# Required work
Every line of the data below is to be given again as it appears, with the images removed.

# Data provided
★ ★ ★ ★ ★ ★ ★
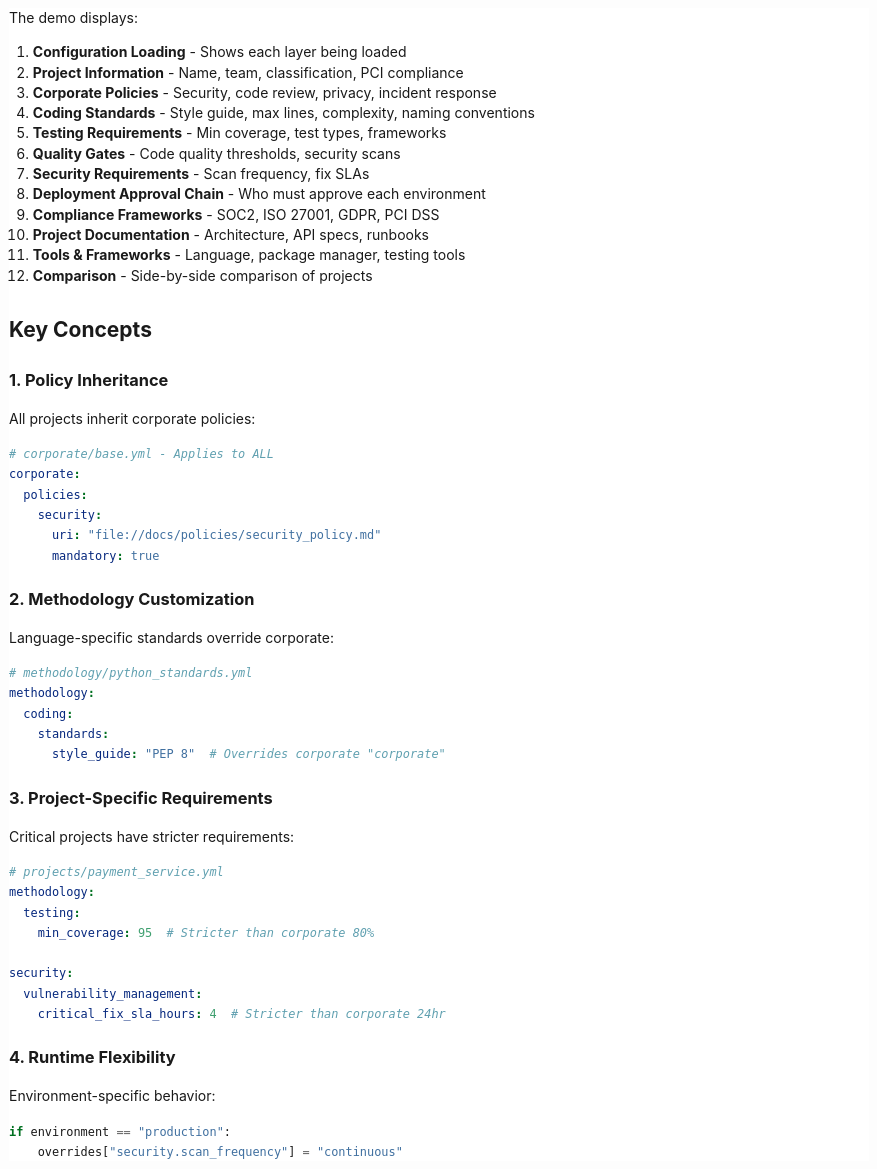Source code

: The demo displays:
1. **Configuration Loading** - Shows each layer being loaded
2. **Project Information** - Name, team, classification, PCI compliance
3. **Corporate Policies** - Security, code review, privacy, incident response
4. **Coding Standards** - Style guide, max lines, complexity, naming conventions
5. **Testing Requirements** - Min coverage, test types, frameworks
6. **Quality Gates** - Code quality thresholds, security scans
7. **Security Requirements** - Scan frequency, fix SLAs
8. **Deployment Approval Chain** - Who must approve each environment
9. **Compliance Frameworks** - SOC2, ISO 27001, GDPR, PCI DSS
10. **Project Documentation** - Architecture, API specs, runbooks
11. **Tools & Frameworks** - Language, package manager, testing tools
12. **Comparison** - Side-by-side comparison of projects

## Key Concepts

### 1. Policy Inheritance
All projects inherit corporate policies:
```yaml
# corporate/base.yml - Applies to ALL
corporate:
  policies:
    security:
      uri: "file://docs/policies/security_policy.md"
      mandatory: true
```

### 2. Methodology Customization
Language-specific standards override corporate:
```yaml
# methodology/python_standards.yml
methodology:
  coding:
    standards:
      style_guide: "PEP 8"  # Overrides corporate "corporate"
```

### 3. Project-Specific Requirements
Critical projects have stricter requirements:
```yaml
# projects/payment_service.yml
methodology:
  testing:
    min_coverage: 95  # Stricter than corporate 80%

security:
  vulnerability_management:
    critical_fix_sla_hours: 4  # Stricter than corporate 24hr
```

### 4. Runtime Flexibility
Environment-specific behavior:
```python
if environment == "production":
    overrides["security.scan_frequency"] = "continuous"
```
★ ★ ★ ★ ★ ★ ★
# Result of this task
Source code

: The demo displays:
1. **Configuration Loading** - Shows each layer being loaded
2. **Project Information** - Name, team, classification, PCI compliance
3. **Corporate Policies** - Security, code review, privacy, incident response
4. **Coding Standards** - Style guide, max lines, complexity, naming conventions
5. **Testing Requirements** - Min coverage, test types, frameworks
6. **Quality Gates** - Code quality thresholds, security scans
7. **Security Requirements** - Scan frequency, fix SLAs
8. **Deployment Approval Chain** - Who must approve each environment
9. **Compliance Frameworks** - SOC2, ISO 27001, GDPR, PCI DSS
10. **Project Documentation** - Architecture, API specs, runbooks
11. **Tools & Frameworks** - Language, package manager, testing tools
12. **Comparison** - Side-by-side comparison of projects

## Key Concepts

### 1. Policy Inheritance
All projects inherit corporate policies:
```yaml
# corporate/base.yml - Applies to ALL
corporate:
  policies:
    security:
      uri: "file://docs/policies/security_policy.md"
      mandatory: true
```

### 2. Methodology Customization
Language-specific standards override corporate:
```yaml
# methodology/python_standards.yml
methodology:
  coding:
    standards:
      style_guide: "PEP 8"  # Overrides corporate "corporate"
```

### 3. Project-Specific Requirements
Critical projects have stricter requirements:
```yaml
# projects/payment_service.yml
methodology:
  testing:
    min_coverage: 95  # Stricter than corporate 80%

security:
  vulnerability_management:
    critical_fix_sla_hours: 4  # Stricter than corporate 24hr
```

### 4. Runtime Flexibility
Environment-specific behavior:
```python
if environment == "production":
    overrides["security.scan_frequency"] = "continuous"
```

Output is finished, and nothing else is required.